Since the 1950s an entirely different concern has arisen to supplant the redemptive theme in ufological literature, namely, the abduction theme. Beginning rather modestly, stories by individuals who claimed to have been abducted by aliens grew steadily until the publication ofWhitney Strieber’s Communion in 1987. This fantastic, novelized account of abduction by aliens caused interest in the phenomenon to explode. At the time of this writing, more books on the abduction phenomenon are being published than books on all other ufological topics combined. These narratives almost always feature emotionless aliens subjecting abductees to some kind of painful operation, often sexual in nature. In these stories, extraterrestrials play the role of demons-that is, as fallen angels. Thus, if the earlier Space Brothers were technological angels, the kidnapping type of more recent decades are technological demons. The sexual or quasi-sexual themes in particular link modern extraterrestrials with the iccubi and succubi of the medieval period.
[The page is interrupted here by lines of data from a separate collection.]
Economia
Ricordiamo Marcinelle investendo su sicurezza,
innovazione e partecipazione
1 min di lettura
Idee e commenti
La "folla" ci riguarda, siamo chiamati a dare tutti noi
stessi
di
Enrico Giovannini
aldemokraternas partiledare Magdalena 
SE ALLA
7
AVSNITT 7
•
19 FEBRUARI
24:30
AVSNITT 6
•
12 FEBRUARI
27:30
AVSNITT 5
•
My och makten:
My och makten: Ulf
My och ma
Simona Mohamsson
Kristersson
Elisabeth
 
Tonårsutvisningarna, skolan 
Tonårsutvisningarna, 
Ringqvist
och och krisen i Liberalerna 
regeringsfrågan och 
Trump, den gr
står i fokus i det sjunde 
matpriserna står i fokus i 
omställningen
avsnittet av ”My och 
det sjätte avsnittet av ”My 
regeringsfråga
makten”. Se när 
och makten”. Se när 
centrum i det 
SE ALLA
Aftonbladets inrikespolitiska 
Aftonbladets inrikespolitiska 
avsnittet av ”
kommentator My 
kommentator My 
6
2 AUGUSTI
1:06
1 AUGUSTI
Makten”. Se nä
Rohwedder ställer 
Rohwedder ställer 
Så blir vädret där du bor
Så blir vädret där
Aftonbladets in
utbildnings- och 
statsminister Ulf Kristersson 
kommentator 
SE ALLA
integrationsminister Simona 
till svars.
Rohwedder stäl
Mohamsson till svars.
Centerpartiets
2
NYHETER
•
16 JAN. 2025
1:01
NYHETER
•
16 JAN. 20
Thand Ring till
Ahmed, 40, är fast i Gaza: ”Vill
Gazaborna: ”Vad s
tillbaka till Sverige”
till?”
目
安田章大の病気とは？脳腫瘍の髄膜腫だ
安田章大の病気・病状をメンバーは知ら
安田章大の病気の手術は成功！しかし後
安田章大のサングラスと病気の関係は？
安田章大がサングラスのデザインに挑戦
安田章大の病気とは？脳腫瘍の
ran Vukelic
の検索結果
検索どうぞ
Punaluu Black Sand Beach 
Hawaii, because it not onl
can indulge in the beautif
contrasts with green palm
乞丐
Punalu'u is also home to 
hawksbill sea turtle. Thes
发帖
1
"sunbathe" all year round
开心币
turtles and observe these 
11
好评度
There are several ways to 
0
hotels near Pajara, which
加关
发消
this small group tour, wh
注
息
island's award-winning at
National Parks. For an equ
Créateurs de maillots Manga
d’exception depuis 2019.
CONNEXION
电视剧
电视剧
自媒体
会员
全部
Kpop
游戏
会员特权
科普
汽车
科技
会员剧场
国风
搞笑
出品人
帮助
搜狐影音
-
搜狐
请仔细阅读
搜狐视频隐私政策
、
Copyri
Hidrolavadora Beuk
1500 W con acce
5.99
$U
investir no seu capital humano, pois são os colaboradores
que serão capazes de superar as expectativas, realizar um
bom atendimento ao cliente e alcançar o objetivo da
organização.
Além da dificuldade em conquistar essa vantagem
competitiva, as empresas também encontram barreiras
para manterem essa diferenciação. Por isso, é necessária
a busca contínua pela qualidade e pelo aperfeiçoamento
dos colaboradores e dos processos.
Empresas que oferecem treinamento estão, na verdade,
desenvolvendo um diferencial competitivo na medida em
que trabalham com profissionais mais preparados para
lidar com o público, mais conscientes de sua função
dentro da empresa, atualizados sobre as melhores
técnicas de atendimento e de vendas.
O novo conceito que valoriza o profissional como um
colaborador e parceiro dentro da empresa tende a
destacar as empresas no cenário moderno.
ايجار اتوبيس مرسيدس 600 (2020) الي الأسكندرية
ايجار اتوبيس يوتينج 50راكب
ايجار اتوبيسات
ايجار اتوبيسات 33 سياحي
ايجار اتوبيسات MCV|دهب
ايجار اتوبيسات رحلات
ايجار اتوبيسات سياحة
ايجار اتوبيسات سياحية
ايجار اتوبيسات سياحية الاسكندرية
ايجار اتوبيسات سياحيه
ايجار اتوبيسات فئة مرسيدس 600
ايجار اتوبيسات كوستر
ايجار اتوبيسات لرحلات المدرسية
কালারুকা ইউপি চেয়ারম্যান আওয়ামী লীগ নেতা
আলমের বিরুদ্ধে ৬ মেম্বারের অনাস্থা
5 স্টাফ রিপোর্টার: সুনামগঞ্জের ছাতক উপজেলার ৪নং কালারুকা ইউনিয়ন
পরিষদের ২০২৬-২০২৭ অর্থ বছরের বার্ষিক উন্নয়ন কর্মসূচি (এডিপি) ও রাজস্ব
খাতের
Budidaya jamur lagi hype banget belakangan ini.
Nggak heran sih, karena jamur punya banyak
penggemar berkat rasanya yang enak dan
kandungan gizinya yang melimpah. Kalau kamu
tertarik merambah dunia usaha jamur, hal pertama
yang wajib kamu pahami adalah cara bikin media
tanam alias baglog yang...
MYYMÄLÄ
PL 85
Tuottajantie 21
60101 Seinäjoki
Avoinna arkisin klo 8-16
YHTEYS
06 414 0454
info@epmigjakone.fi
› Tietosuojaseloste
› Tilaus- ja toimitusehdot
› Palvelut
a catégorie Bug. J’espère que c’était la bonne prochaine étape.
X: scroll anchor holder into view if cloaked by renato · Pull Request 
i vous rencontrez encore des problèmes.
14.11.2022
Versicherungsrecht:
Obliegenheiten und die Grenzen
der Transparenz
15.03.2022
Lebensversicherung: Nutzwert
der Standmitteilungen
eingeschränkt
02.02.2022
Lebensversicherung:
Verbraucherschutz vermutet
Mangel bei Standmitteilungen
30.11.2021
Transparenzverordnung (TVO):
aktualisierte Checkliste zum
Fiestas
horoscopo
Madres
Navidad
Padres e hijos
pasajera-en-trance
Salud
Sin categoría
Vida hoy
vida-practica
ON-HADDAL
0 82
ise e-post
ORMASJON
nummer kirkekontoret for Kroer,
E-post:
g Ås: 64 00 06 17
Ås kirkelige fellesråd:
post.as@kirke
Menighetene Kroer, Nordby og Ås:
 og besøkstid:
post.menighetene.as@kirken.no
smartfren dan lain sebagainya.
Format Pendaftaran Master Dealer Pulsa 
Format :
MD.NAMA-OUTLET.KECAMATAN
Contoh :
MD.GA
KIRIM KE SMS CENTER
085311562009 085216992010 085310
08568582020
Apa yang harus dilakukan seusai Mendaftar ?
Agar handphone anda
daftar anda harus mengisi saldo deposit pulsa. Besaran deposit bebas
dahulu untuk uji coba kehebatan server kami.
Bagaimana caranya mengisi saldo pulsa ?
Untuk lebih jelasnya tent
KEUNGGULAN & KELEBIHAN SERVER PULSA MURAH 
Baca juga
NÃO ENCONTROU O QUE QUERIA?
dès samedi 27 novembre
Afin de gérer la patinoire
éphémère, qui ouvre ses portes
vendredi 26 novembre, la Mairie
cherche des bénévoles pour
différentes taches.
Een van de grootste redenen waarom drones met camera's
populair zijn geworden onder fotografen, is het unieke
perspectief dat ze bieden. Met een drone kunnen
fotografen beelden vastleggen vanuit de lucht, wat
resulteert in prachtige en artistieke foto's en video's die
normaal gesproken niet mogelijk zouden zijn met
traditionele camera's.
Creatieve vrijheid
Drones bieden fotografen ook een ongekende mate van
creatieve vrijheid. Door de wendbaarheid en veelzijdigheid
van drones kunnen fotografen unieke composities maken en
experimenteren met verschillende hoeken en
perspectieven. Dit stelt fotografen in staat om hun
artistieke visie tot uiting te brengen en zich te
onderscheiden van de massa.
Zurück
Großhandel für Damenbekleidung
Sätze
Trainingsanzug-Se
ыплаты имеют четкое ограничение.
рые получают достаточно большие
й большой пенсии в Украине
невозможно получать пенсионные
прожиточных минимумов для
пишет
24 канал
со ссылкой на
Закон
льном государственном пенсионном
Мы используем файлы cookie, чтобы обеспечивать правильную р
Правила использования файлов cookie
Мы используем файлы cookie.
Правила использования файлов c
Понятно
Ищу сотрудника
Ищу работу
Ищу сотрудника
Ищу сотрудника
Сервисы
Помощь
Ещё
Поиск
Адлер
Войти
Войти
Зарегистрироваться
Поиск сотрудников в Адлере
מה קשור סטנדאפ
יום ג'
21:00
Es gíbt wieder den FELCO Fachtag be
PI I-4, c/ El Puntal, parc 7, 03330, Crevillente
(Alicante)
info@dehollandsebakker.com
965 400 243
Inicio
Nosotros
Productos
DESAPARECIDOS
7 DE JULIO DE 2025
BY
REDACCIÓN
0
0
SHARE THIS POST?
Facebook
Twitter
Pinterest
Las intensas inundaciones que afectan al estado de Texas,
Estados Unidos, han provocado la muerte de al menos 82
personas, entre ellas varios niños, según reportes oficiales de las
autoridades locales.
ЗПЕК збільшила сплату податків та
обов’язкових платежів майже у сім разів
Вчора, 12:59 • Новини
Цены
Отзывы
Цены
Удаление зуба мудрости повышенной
Another persistent topic in ufological literature has been the theme that the human race is the end product of genetic experimentation by aliens millennia ago with an earlier race of humanoid monkeys. This ancient-astronaut view sometimes includes a sexual theme, namely, that the aliens sexually abused our ancestors, or even that the extraterrestrials mated with human females to produce a superior race. As evidence for this peculiar view, advocates sometimes cite the Genesis verses about the Nephilim.

These sons of God, according to this line of interpretation, are the aliens that-by means of genetic manipulation or sexual insemination-produced the Nephilim, a superior terrestrial race. Interestingly enough, one of the traditional means of dealing with these verses was to say that the sons of God were fallen angels. This theme was particularly developed in the apocryphal Book of Enoch, which recounts how a group of angels desired mortal females, left heaven to mate with them, and fell from grace to become demons as a result. The offspring of this union were the Nephilim. Thus, in the genetic-manipulation-of-humanity theme of the ancient-astronaut theory, the Space Brothers once again play a role traditionally assigned to angels.